How to Assess Board Performance — Part One

Nonprofit organizations conduct all kinds of assessments, from tracking intended program outcomes to assessing whether budgetary goals have been met.

Measuring performance is essential for achieving desired results and maintaining organizational health. We wrote about one client and the impact of assessment in a previous column.

However, despite the many different assessments that nonprofits conduct, we have worked with some high-functioning organizations that have never assessed their board’s performance.

Conducting a board self-assessment (BSA) is a critical element of good board governance, and the data shows it has an impact. According to Leading with Intent: BoardSource Index of Nonprofit Board Practices, “Executives with boards that regularly assess themselves (in the past two years) also rate their boards higher across all areas of board performance…”

The BSA process includes inviting the chief executive and all board members to review their performance as a collective. It invites the board to ask the question, “What is our performance against the roles and responsibilities of governance?

The assessment is confidential so all participants can critique freely without concern. The results are tabulated and shared with the board so that areas of improvement can be identified, areas of divergence discussed, and areas of strength celebrated.

BoardSource recommends conducting a BSA every two years. We encourage our clients to create an annual cadence for evaluation within the organization so that the activity is operationalized and normalized. Choose one month out of the year for reviews and assessments of people. For instance, every February:

  1. The board conducts a self-assessment
  2. The board reviews the chief executive
  3. The chief executive reviews their direct reports
  4. The direct reports review their team members

While there are multiple versions of a BSA, we recommend the BoardSource version because it is comprehensive and benchmarked against national data.

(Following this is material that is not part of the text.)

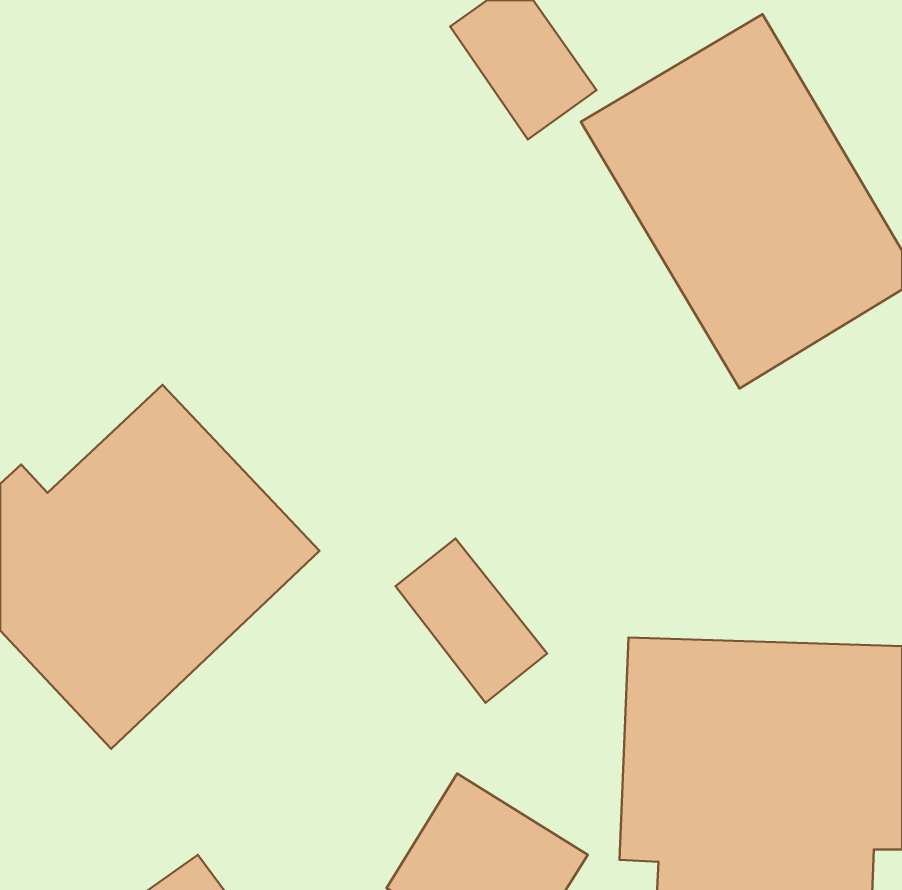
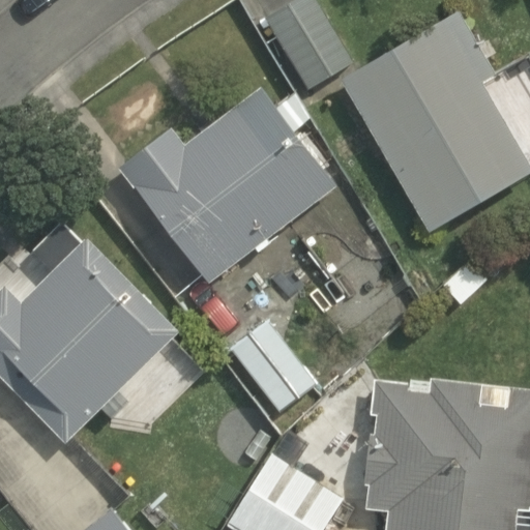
building: none -> [118,87,331,284]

The BSA report is broken into four sections: the people, the culture, the work, and the impact. When you think about your own board, how would you rank their performance in each of these categories?

  • The people section includes board composition, board structure, and board meetings.
  • The culture section includes leadership culture and dynamics.
  • The work section includes mission, vision, and strategic direction; funding and public image; program oversight; financial oversight; and chief executive supervision and oversight.
  • The impact section includes perceptions of the board’s impact on organizational performance.

Our columns for the next three weeks will examine each category of the BSA with the hopes that it will inspire you and your organization to build an assessment of your board into your organization’s operations and performance measurement practices.